US officials also worry that the increase in attacks threatens to further disrupt Iraq's fledgling government and could threaten the Bush administration's strategy for maintaining public support for the US presence in Iraq by holding down American casualties. Previous increases in attacks have coincided with major political events, but the motivation behind this surge is less obvious, military officials say.
"We're in a very, very dangerous period," said a senior military official at the Pentagon. "To be a successful insurgent you need to be able to create spectacular attacks, and they've certainly done that in the past several weeks."
In addition to technical improvements in their bombs, insurgents, especially in rural areas, are resorting to packing more explosives into the devices to disable armored vehicles, Army experts at the Fort Irwin conference said.
Hundreds of armored Humvees have been rushed to Iraq over the past year, and Pentagon officials say unarmored vehicles are now confined to bases. Still, five Marines were killed this week near Ramadi, about 125km west of Baghdad, when their vehicle hit an IED. Earlier this month, five Marines were killed after their vehicle struck a bomb in Haqlaniya, about 270km northwest of Baghdad.
A senior Marine officer with access to classified reports from the field said the military had had "a very bad couple of weeks, in Ramadi especially." The vehicles involved in the two fatal attacks on the Marines were armored Humvees but, the officer said, the bombs "were so big that there was little left of the Humvees that were hit."
Insurgents have long been able to build bombs powerful enough to penetrate some armored vehicles. But use of "shaped" charges could raise the threat considerably, military officials said. Since last month, at least three such bombs have been found, Lieutenant General James Conway, the director of operations for the joint chiefs of staff, told reporters at a Pentagon briefing this month.
The shaped charge explosion fires a projectile "at a very rapid rate, sufficient to penetrate certain levels of armor," Conway said, adding that armored Humvees are "susceptible if they're hit just right, with the shape charge at just the right angle." He added that the weapons employing shaped charges have caused US casualties in the last two months, but he did not give details.

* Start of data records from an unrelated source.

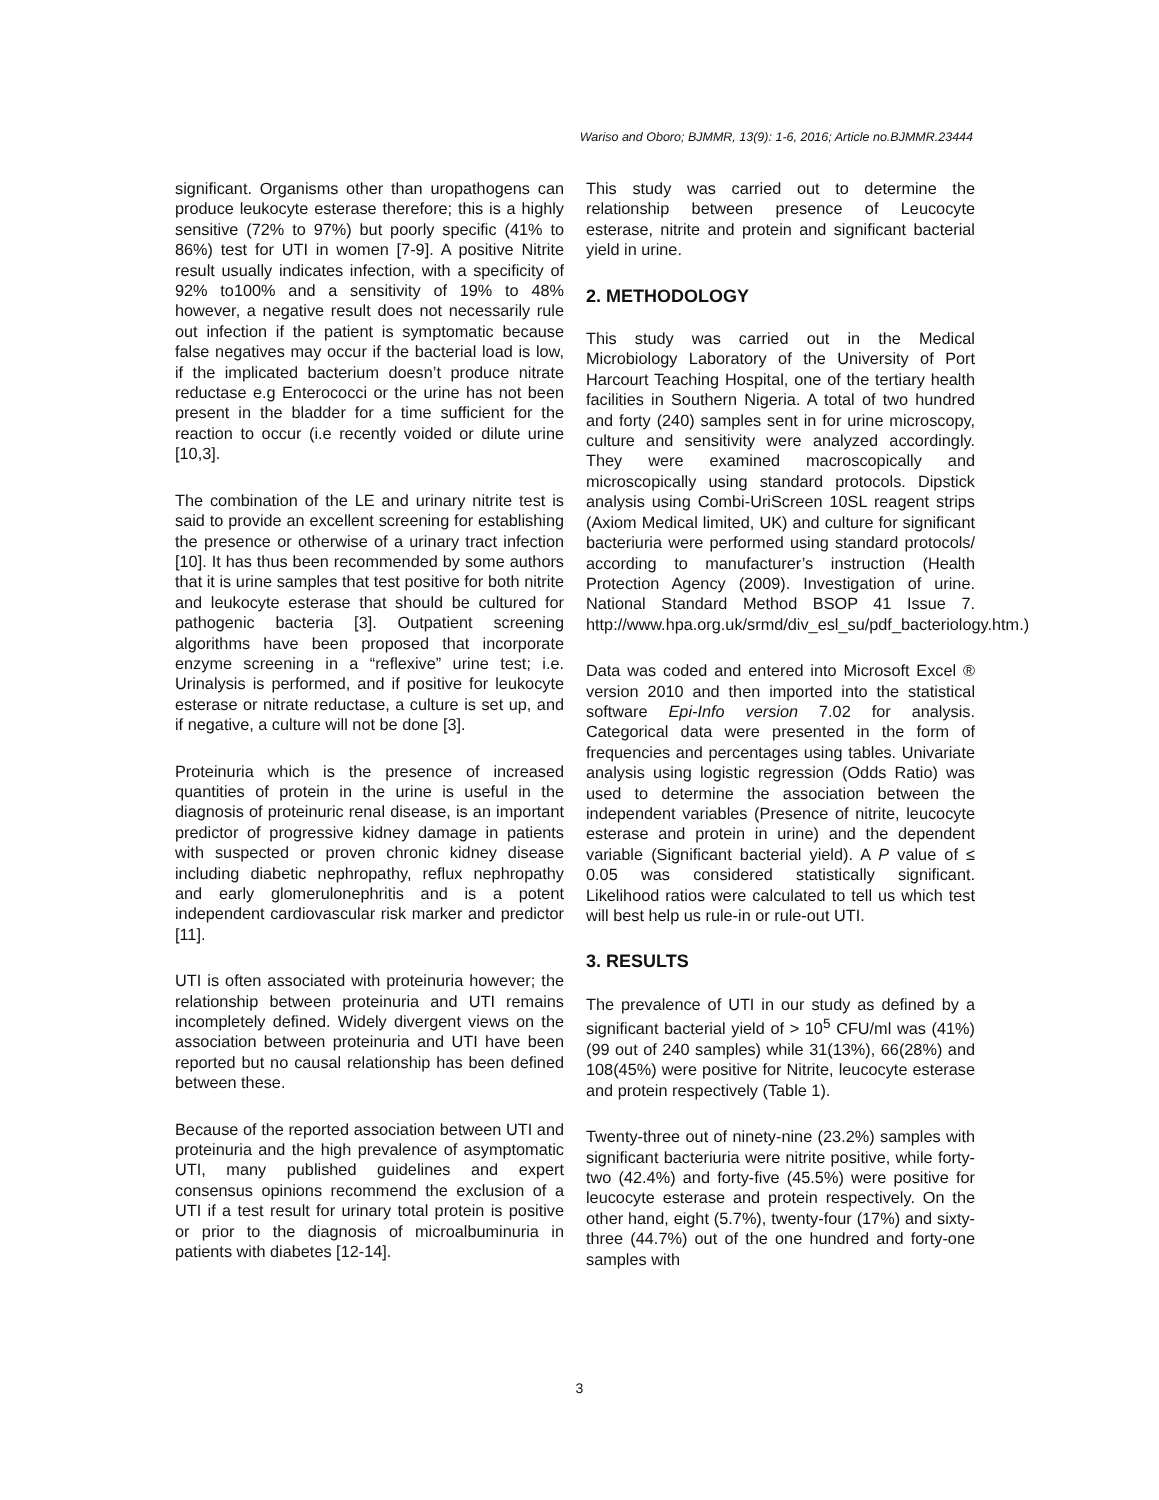Wariso and Oboro; BJMMR, 13(9): 1-6, 2016; Article no.BJMMR.23444
significant. Organisms other than uropathogens can produce leukocyte esterase therefore; this is a highly sensitive (72% to 97%) but poorly specific (41% to 86%) test for UTI in women [7-9]. A positive Nitrite result usually indicates infection, with a specificity of 92% to100% and a sensitivity of 19% to 48% however, a negative result does not necessarily rule out infection if the patient is symptomatic because false negatives may occur if the bacterial load is low, if the implicated bacterium doesn’t produce nitrate reductase e.g Enterococci or the urine has not been present in the bladder for a time sufficient for the reaction to occur (i.e recently voided or dilute urine [10,3].
The combination of the LE and urinary nitrite test is said to provide an excellent screening for establishing the presence or otherwise of a urinary tract infection [10]. It has thus been recommended by some authors that it is urine samples that test positive for both nitrite and leukocyte esterase that should be cultured for pathogenic bacteria [3]. Outpatient screening algorithms have been proposed that incorporate enzyme screening in a “reflexive” urine test; i.e. Urinalysis is performed, and if positive for leukocyte esterase or nitrate reductase, a culture is set up, and if negative, a culture will not be done [3].
Proteinuria which is the presence of increased quantities of protein in the urine is useful in the diagnosis of proteinuric renal disease, is an important predictor of progressive kidney damage in patients with suspected or proven chronic kidney disease including diabetic nephropathy, reflux nephropathy and early glomerulonephritis and is a potent independent cardiovascular risk marker and predictor [11].
UTI is often associated with proteinuria however; the relationship between proteinuria and UTI remains incompletely defined. Widely divergent views on the association between proteinuria and UTI have been reported but no causal relationship has been defined between these.
Because of the reported association between UTI and proteinuria and the high prevalence of asymptomatic UTI, many published guidelines and expert consensus opinions recommend the exclusion of a UTI if a test result for urinary total protein is positive or prior to the diagnosis of microalbuminuria in patients with diabetes [12-14].
This study was carried out to determine the relationship between presence of Leucocyte esterase, nitrite and protein and significant bacterial yield in urine.
2. METHODOLOGY
This study was carried out in the Medical Microbiology Laboratory of the University of Port Harcourt Teaching Hospital, one of the tertiary health facilities in Southern Nigeria. A total of two hundred and forty (240) samples sent in for urine microscopy, culture and sensitivity were analyzed accordingly. They were examined macroscopically and microscopically using standard protocols. Dipstick analysis using Combi-UriScreen 10SL reagent strips (Axiom Medical limited, UK) and culture for significant bacteriuria were performed using standard protocols/ according to manufacturer’s instruction (Health Protection Agency (2009). Investigation of urine. National Standard Method BSOP 41 Issue 7. http://www.hpa.org.uk/srmd/div_esl_su/pdf_bacteriology.htm.)
Data was coded and entered into Microsoft Excel ® version 2010 and then imported into the statistical software Epi-Info version 7.02 for analysis. Categorical data were presented in the form of frequencies and percentages using tables. Univariate analysis using logistic regression (Odds Ratio) was used to determine the association between the independent variables (Presence of nitrite, leucocyte esterase and protein in urine) and the dependent variable (Significant bacterial yield). A P value of ≤ 0.05 was considered statistically significant. Likelihood ratios were calculated to tell us which test will best help us rule-in or rule-out UTI.
3. RESULTS
The prevalence of UTI in our study as defined by a significant bacterial yield of > 10<sup>5</sup> CFU/ml was (41%) (99 out of 240 samples) while 31(13%), 66(28%) and 108(45%) were positive for Nitrite, leucocyte esterase and protein respectively (Table 1).
Twenty-three out of ninety-nine (23.2%) samples with significant bacteriuria were nitrite positive, while forty-two (42.4%) and forty-five (45.5%) were positive for leucocyte esterase and protein respectively. On the other hand, eight (5.7%), twenty-four (17%) and sixty-three (44.7%) out of the one hundred and forty-one samples with
3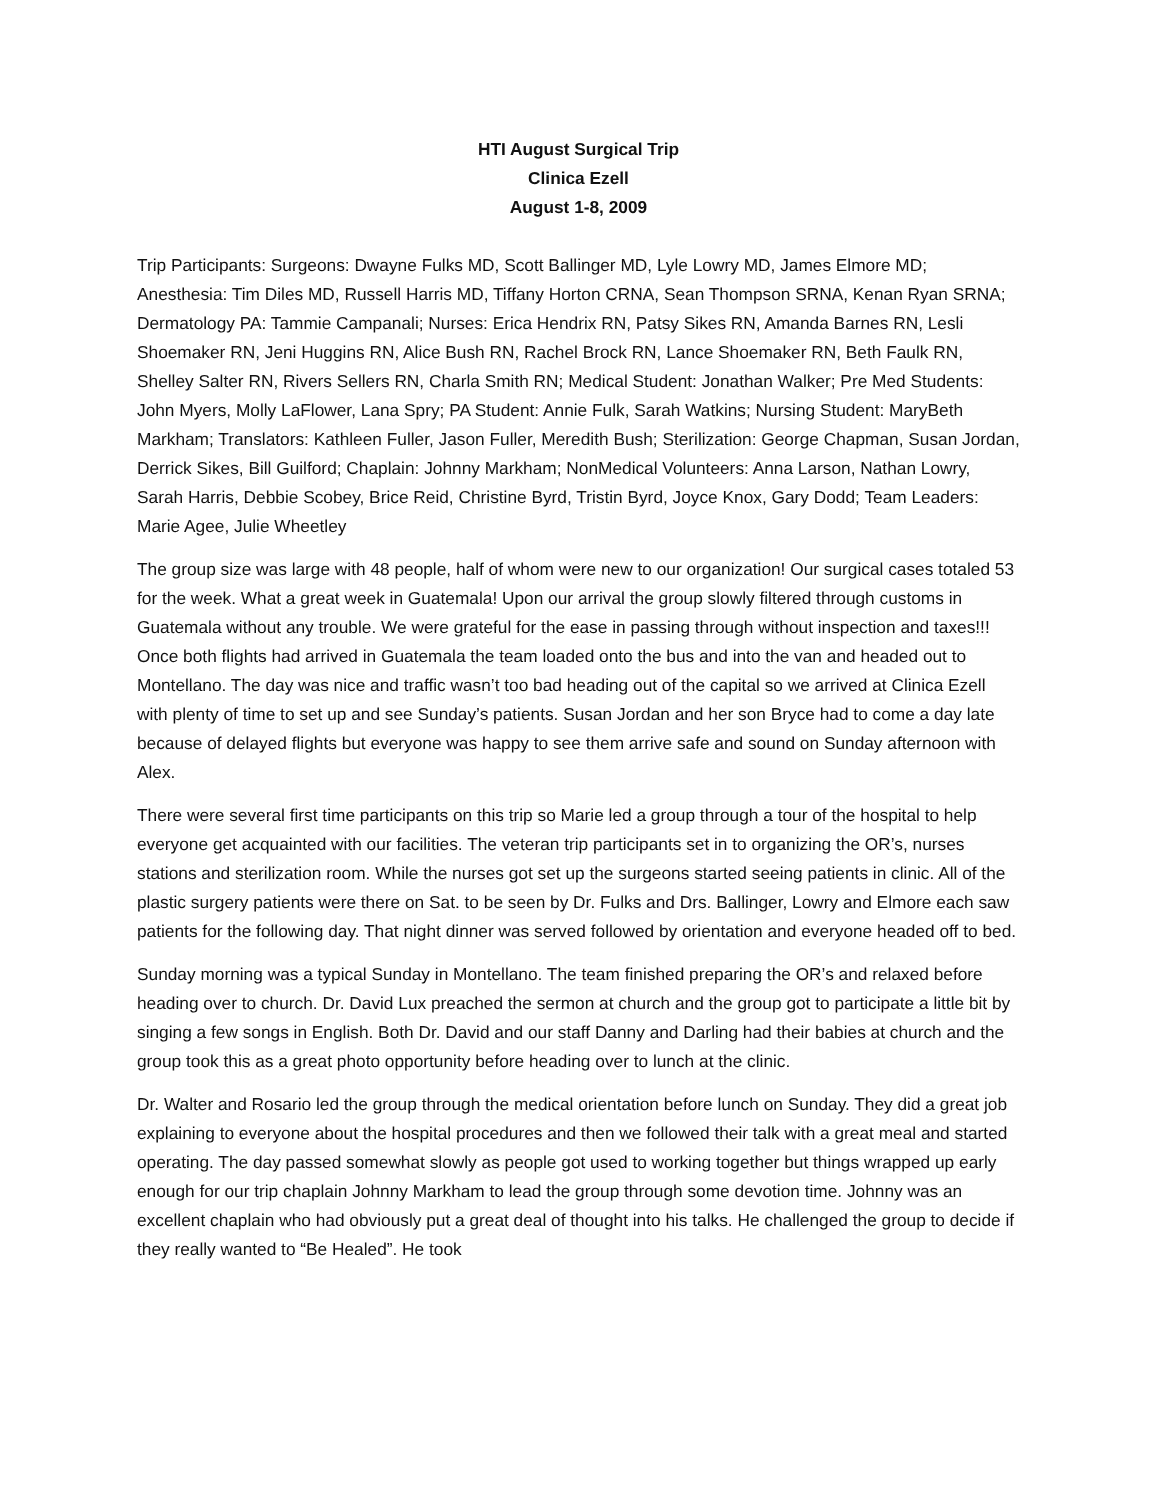HTI August Surgical Trip
Clinica Ezell
August 1-8, 2009
Trip Participants: Surgeons: Dwayne Fulks MD, Scott Ballinger MD, Lyle Lowry MD, James Elmore MD; Anesthesia: Tim Diles MD, Russell Harris MD, Tiffany Horton CRNA, Sean Thompson SRNA, Kenan Ryan SRNA; Dermatology PA: Tammie Campanali; Nurses: Erica Hendrix RN, Patsy Sikes RN, Amanda Barnes RN, Lesli Shoemaker RN, Jeni Huggins RN, Alice Bush RN, Rachel Brock RN, Lance Shoemaker RN, Beth Faulk RN, Shelley Salter RN, Rivers Sellers RN, Charla Smith RN; Medical Student: Jonathan Walker; Pre Med Students: John Myers, Molly LaFlower, Lana Spry; PA Student: Annie Fulk, Sarah Watkins; Nursing Student: MaryBeth Markham; Translators: Kathleen Fuller, Jason Fuller, Meredith Bush; Sterilization: George Chapman, Susan Jordan, Derrick Sikes, Bill Guilford; Chaplain: Johnny Markham; NonMedical Volunteers: Anna Larson, Nathan Lowry, Sarah Harris, Debbie Scobey, Brice Reid, Christine Byrd, Tristin Byrd, Joyce Knox, Gary Dodd; Team Leaders: Marie Agee, Julie Wheetley
The group size was large with 48 people, half of whom were new to our organization! Our surgical cases totaled 53 for the week. What a great week in Guatemala! Upon our arrival the group slowly filtered through customs in Guatemala without any trouble. We were grateful for the ease in passing through without inspection and taxes!!! Once both flights had arrived in Guatemala the team loaded onto the bus and into the van and headed out to Montellano. The day was nice and traffic wasn’t too bad heading out of the capital so we arrived at Clinica Ezell with plenty of time to set up and see Sunday’s patients. Susan Jordan and her son Bryce had to come a day late because of delayed flights but everyone was happy to see them arrive safe and sound on Sunday afternoon with Alex.
There were several first time participants on this trip so Marie led a group through a tour of the hospital to help everyone get acquainted with our facilities. The veteran trip participants set in to organizing the OR’s, nurses stations and sterilization room. While the nurses got set up the surgeons started seeing patients in clinic. All of the plastic surgery patients were there on Sat. to be seen by Dr. Fulks and Drs. Ballinger, Lowry and Elmore each saw patients for the following day. That night dinner was served followed by orientation and everyone headed off to bed.
Sunday morning was a typical Sunday in Montellano. The team finished preparing the OR’s and relaxed before heading over to church. Dr. David Lux preached the sermon at church and the group got to participate a little bit by singing a few songs in English. Both Dr. David and our staff Danny and Darling had their babies at church and the group took this as a great photo opportunity before heading over to lunch at the clinic.
Dr. Walter and Rosario led the group through the medical orientation before lunch on Sunday. They did a great job explaining to everyone about the hospital procedures and then we followed their talk with a great meal and started operating. The day passed somewhat slowly as people got used to working together but things wrapped up early enough for our trip chaplain Johnny Markham to lead the group through some devotion time. Johnny was an excellent chaplain who had obviously put a great deal of thought into his talks. He challenged the group to decide if they really wanted to “Be Healed”. He took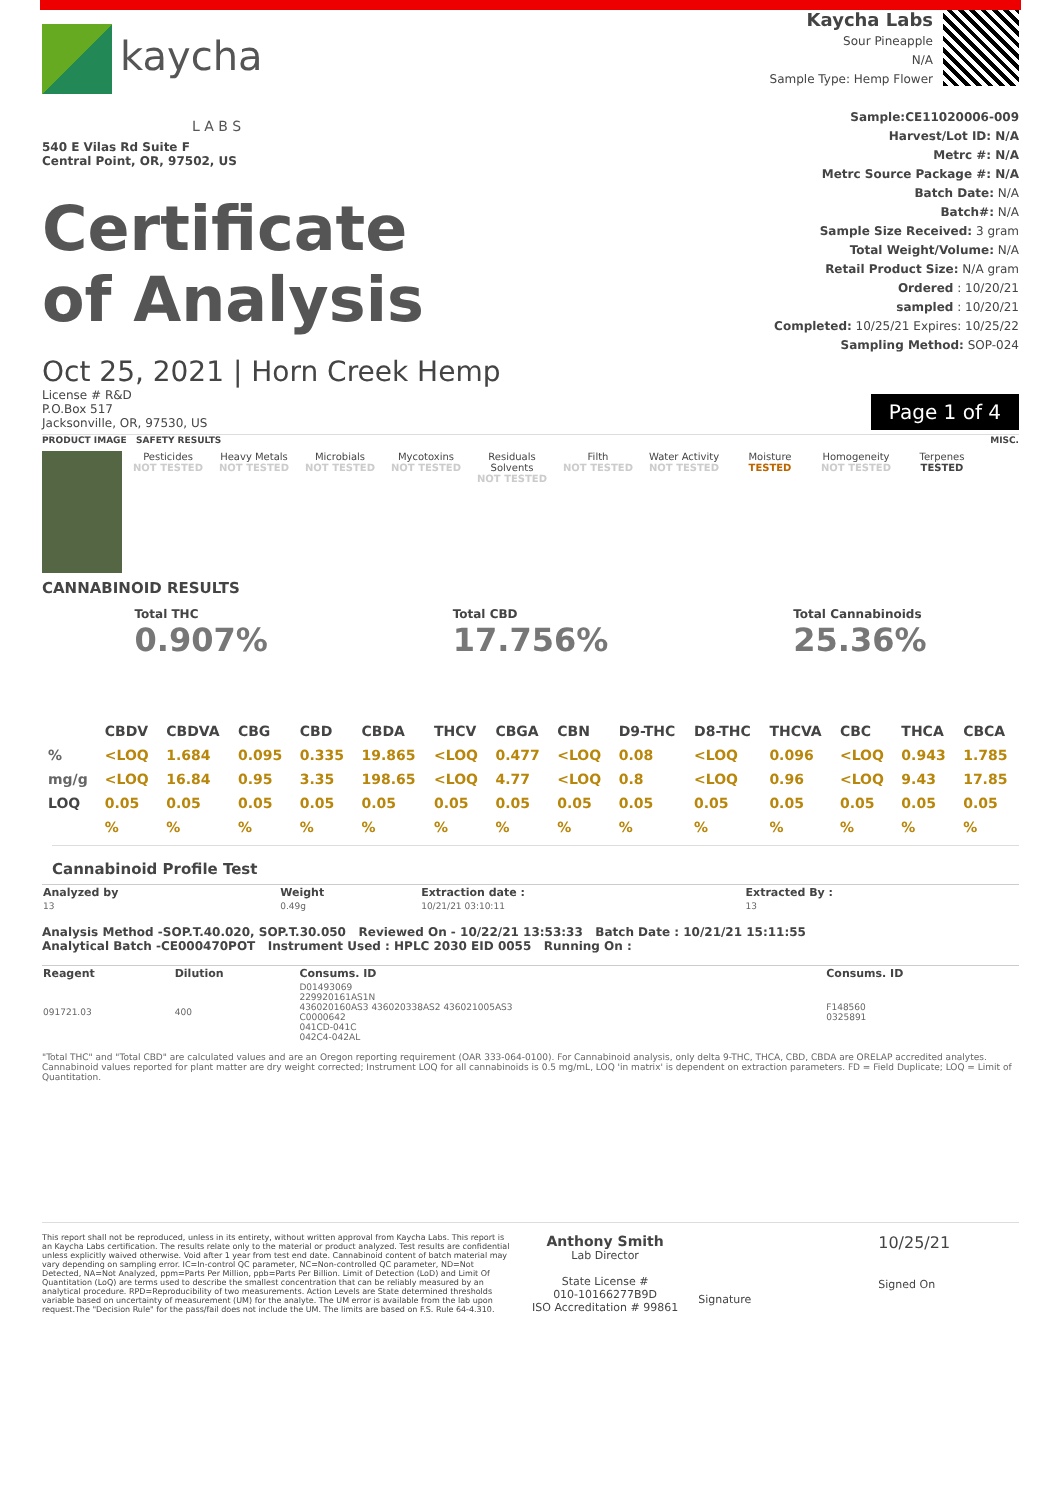kaycha
L A B S
540 E Vilas Rd Suite F
Central Point, OR, 97502, US
Certificate
of Analysis
Kaycha Labs
Sour Pineapple
N/A
Sample Type: Hemp Flower
Sample:CE11020006-009
Harvest/Lot ID: N/A
Metrc #: N/A
Metrc Source Package #: N/A
Batch Date: N/A
Batch#: N/A
Sample Size Received: 3 gram
Total Weight/Volume: N/A
Retail Product Size: N/A gram
Ordered : 10/20/21
sampled : 10/20/21
Completed: 10/25/21 Expires: 10/25/22
Sampling Method: SOP-024
Oct 25, 2021 | Horn Creek Hemp
License # R&D
P.O.Box 517
Jacksonville, OR, 97530, US
Page 1 of 4
PRODUCT IMAGE SAFETY RESULTS MISC.
Pesticides
NOT TESTED
Heavy Metals
NOT TESTED
Microbials
NOT TESTED
Mycotoxins
NOT TESTED
Residuals Solvents
NOT TESTED
Filth
NOT TESTED
Water Activity
NOT TESTED
Moisture
TESTED
Homogeneity
NOT TESTED
Terpenes
TESTED
CANNABINOID RESULTS
Total THC
0.907%
Total CBD
17.756%
Total Cannabinoids
25.36%
| | CBDV | CBDVA | CBG | CBD | CBDA | THCV | CBGA | CBN | D9-THC | D8-THC | THCVA | CBC | THCA | CBCA |
| --- | --- | --- | --- | --- | --- | --- | --- | --- | --- | --- | --- | --- | --- | --- |
| % | <LOQ | 1.684 | 0.095 | 0.335 | 19.865 | <LOQ | 0.477 | <LOQ | 0.08 | <LOQ | 0.096 | <LOQ | 0.943 | 1.785 |
| mg/g | <LOQ | 16.84 | 0.95 | 3.35 | 198.65 | <LOQ | 4.77 | <LOQ | 0.8 | <LOQ | 0.96 | <LOQ | 9.43 | 17.85 |
| LOQ | 0.05 | 0.05 | 0.05 | 0.05 | 0.05 | 0.05 | 0.05 | 0.05 | 0.05 | 0.05 | 0.05 | 0.05 | 0.05 | 0.05 |
| | % | % | % | % | % | % | % | % | % | % | % | % | % | % |
Cannabinoid Profile Test
| Analyzed by 13 | Weight 0.49g | Extraction date : 10/21/21 03:10:11 | Extracted By : 13 |
Analysis Method -SOP.T.40.020, SOP.T.30.050 Reviewed On - 10/22/21 13:53:33 Batch Date : 10/21/21 15:11:55
Analytical Batch -CE000470POT Instrument Used : HPLC 2030 EID 0055 Running On :
| Reagent | Dilution | Consums. ID | Consums. ID |
| --- | --- | --- | --- |
| 091721.03 | 400 | D01493069 229920161AS1N 436020160AS3 436020338AS2 436021005AS3 C0000642 041CD-041C 042C4-042AL | F148560 0325891 |
"Total THC" and "Total CBD" are calculated values and are an Oregon reporting requirement (OAR 333-064-0100). For Cannabinoid analysis, only delta 9-THC, THCA, CBD, CBDA are ORELAP accredited analytes. Cannabinoid values reported for plant matter are dry weight corrected; Instrument LOQ for all cannabinoids is 0.5 mg/mL, LOQ 'in matrix' is dependent on extraction parameters. FD = Field Duplicate; LOQ = Limit of Quantitation.
This report shall not be reproduced, unless in its entirety, without written approval from Kaycha Labs. This report is an Kaycha Labs certification. The results relate only to the material or product analyzed. Test results are confidential unless explicitly waived otherwise. Void after 1 year from test end date. Cannabinoid content of batch material may vary depending on sampling error. IC=In-control QC parameter, NC=Non-controlled QC parameter, ND=Not Detected, NA=Not Analyzed, ppm=Parts Per Million, ppb=Parts Per Billion. Limit of Detection (LoD) and Limit Of Quantitation (LoQ) are terms used to describe the smallest concentration that can be reliably measured by an analytical procedure. RPD=Reproducibility of two measurements. Action Levels are State determined thresholds variable based on uncertainty of measurement (UM) for the analyte. The UM error is available from the lab upon request.The "Decision Rule" for the pass/fail does not include the UM. The limits are based on F.S. Rule 64-4.310.
Anthony Smith
Lab Director
State License #
010-10166277B9D
ISO Accreditation # 99861
Signature
10/25/21
Signed On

A Pentagon official involved in combating the devices said shaped charges seen so far appeared crude but required considerable expertise, suggesting insurgents were able to draw on well-trained bombmakers, possibly even rocket scientists, from the former government. Shaped charges and rocket engines are similar, the official said.
Infrared detonators are an advance over the more common method of rigging bombs to explode after an insurgent nearby presses a button on a cellphone, a garage door opener or other device that gives off an electric signal. That approach is vulnerable to jammers, however, and a shift to infrared detonators, which rely on light waves, underscores the insurgents' resourcefulness.